With the advent of deep learning techniques and large-scale datasets, recent years have witnessed rapid progress in monocular human mesh recovery. Despite the impressive performance of public benchmarks, existing methods are vulnerable to unusual poses, which prevents them from practical deployment to scenarios such as dance and martial arts.This issue is mainly attributed to the domain gap induced by data scarcity in relevant cases. However, most public datasets are captured under constrained settings and lack samples of such complex movements.
To mitigate data scarcity, we propose a pipeline for automatic data crawling, precise annotation, and hardcase mining. Based on this pipeline, we establish a large dataset in a short time. The dataset, named HardMo, contains 7M images along with precise annotations covering 15 categories of dance and 14 categories of martial arts.
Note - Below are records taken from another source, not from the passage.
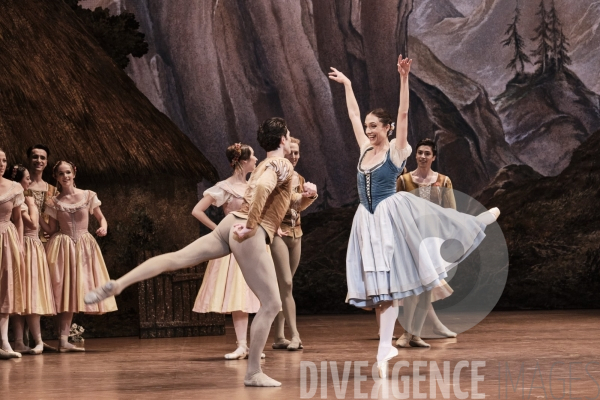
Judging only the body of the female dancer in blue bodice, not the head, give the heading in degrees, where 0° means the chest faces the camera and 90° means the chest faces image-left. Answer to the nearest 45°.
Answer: approximately 45°

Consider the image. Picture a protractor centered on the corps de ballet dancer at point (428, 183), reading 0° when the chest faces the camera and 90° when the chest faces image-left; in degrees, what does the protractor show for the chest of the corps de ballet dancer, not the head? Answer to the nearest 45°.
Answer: approximately 0°

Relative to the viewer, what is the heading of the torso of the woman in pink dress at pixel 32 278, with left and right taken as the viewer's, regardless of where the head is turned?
facing to the right of the viewer

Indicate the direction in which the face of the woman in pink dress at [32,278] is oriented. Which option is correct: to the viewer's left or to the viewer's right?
to the viewer's right
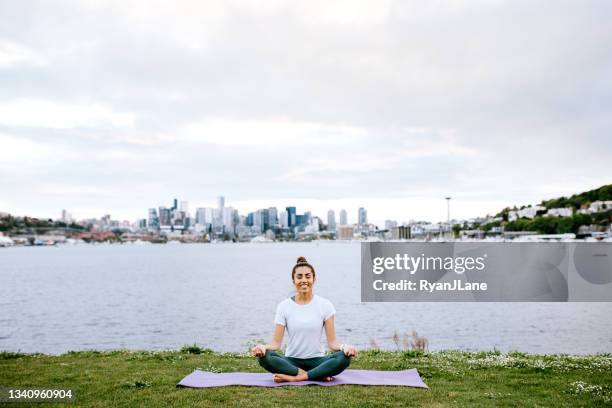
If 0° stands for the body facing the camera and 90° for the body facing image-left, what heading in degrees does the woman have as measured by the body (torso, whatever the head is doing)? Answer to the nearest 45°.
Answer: approximately 0°
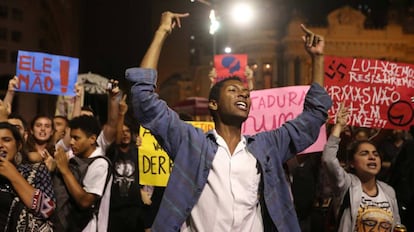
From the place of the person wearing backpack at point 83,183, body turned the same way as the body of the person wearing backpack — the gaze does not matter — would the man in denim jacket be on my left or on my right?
on my left

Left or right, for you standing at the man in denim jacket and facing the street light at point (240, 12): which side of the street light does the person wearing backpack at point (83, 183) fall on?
left
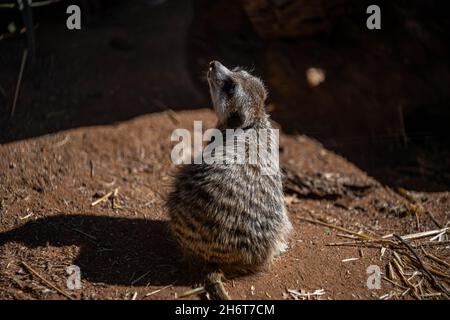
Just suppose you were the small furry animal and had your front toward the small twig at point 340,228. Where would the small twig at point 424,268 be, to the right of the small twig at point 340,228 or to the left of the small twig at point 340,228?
right

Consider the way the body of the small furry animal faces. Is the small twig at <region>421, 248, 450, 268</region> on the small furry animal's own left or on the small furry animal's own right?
on the small furry animal's own right

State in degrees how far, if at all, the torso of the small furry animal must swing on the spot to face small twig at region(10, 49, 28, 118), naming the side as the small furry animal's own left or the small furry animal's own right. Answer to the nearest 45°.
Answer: approximately 45° to the small furry animal's own left

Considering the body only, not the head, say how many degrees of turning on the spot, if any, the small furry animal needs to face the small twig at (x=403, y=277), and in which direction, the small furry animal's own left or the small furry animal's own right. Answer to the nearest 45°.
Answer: approximately 90° to the small furry animal's own right

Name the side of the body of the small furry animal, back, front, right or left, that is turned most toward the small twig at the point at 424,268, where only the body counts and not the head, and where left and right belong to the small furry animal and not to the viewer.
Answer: right

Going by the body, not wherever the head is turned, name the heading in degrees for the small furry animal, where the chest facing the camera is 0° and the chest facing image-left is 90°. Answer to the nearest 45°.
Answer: approximately 180°

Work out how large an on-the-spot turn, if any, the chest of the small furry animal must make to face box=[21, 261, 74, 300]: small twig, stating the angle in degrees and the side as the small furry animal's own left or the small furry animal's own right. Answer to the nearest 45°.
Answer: approximately 90° to the small furry animal's own left
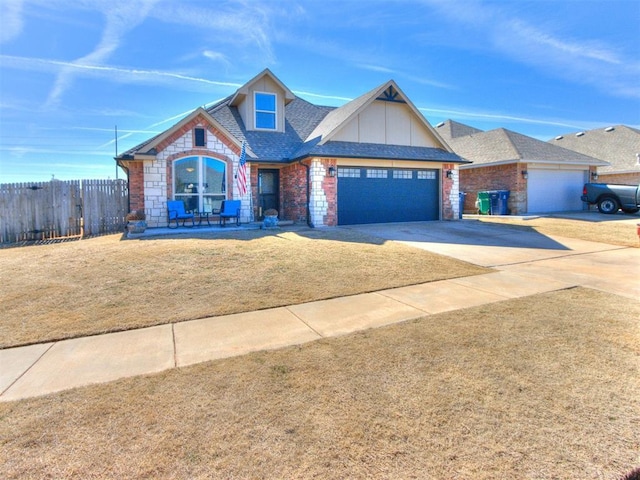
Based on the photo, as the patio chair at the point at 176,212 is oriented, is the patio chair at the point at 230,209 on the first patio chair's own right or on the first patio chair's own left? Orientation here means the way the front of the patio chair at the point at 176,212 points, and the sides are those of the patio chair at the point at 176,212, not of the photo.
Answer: on the first patio chair's own left

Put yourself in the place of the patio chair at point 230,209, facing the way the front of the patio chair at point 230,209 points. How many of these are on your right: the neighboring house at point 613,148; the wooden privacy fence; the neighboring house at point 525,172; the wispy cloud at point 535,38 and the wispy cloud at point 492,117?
1

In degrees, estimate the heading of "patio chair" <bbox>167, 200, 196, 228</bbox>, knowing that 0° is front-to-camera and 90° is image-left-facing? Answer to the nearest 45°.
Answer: approximately 315°

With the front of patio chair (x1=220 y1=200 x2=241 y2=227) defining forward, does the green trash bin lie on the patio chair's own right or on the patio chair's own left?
on the patio chair's own left

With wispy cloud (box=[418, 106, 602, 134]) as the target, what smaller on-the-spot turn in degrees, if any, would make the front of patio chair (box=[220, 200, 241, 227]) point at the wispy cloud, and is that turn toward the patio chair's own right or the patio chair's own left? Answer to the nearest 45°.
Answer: approximately 135° to the patio chair's own left

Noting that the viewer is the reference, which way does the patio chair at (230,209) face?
facing the viewer
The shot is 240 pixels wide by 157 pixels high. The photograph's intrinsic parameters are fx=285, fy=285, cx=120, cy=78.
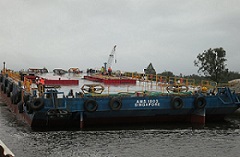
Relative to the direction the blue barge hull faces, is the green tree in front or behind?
in front

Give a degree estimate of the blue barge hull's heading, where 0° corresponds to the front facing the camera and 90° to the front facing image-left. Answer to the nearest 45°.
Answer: approximately 180°
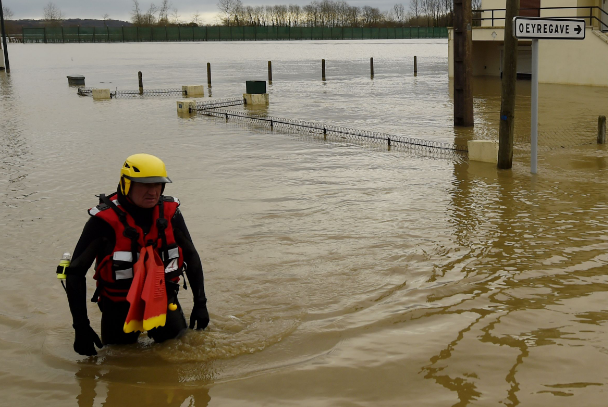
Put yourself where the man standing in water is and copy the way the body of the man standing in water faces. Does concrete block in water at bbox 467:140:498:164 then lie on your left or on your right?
on your left

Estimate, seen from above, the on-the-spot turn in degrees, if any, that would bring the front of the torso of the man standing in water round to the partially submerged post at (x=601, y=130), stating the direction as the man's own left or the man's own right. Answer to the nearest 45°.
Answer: approximately 90° to the man's own left

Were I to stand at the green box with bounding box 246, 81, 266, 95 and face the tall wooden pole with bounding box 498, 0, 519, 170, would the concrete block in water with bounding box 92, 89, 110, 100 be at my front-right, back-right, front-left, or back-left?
back-right

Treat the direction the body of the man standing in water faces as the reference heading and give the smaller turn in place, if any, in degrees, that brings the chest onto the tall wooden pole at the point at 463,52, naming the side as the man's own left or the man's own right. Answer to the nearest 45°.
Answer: approximately 90° to the man's own left

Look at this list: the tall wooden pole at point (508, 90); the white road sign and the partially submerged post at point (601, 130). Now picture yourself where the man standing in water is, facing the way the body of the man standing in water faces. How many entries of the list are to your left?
3

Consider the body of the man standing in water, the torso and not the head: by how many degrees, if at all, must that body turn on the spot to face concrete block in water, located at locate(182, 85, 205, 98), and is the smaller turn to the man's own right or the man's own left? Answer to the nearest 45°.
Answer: approximately 135° to the man's own left

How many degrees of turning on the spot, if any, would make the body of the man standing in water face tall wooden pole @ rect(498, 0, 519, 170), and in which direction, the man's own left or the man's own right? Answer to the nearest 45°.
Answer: approximately 90° to the man's own left

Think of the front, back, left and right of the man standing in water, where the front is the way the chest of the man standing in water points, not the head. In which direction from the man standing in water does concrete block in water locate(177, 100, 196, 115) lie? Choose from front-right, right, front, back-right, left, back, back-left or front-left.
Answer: back-left

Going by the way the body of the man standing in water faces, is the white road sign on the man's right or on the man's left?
on the man's left

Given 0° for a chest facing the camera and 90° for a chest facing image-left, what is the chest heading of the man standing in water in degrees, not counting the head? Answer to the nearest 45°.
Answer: approximately 315°

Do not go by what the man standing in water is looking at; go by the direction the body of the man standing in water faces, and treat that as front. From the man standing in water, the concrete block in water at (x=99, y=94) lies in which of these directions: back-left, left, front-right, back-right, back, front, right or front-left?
back-left
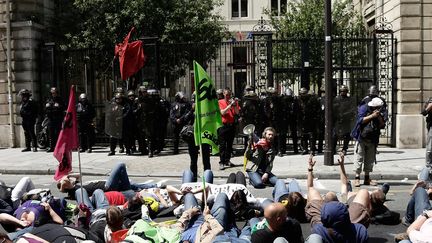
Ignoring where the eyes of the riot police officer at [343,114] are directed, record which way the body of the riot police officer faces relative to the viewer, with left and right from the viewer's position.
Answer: facing the viewer

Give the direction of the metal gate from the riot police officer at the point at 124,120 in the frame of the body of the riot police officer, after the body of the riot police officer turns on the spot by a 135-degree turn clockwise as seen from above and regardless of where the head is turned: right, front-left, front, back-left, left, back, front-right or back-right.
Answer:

According to our observation, the failure in the two scenarios is mainly characterized by incorrect posture of hand-wrist and foot-ankle. For further investigation in the two hardcases, we leverage the proposed automatic pipeline to filter collected data and establish two subsets named HardMo-Hand and HardMo-Foot.
Extensive experiments demonstrate the efficacy of the annotation pipeline and collected dataset. Specifically, after being trained on HardMo, HMR, an early pioneering method, can even outperform the current state of the art, 4DHumans, on our benchmarks.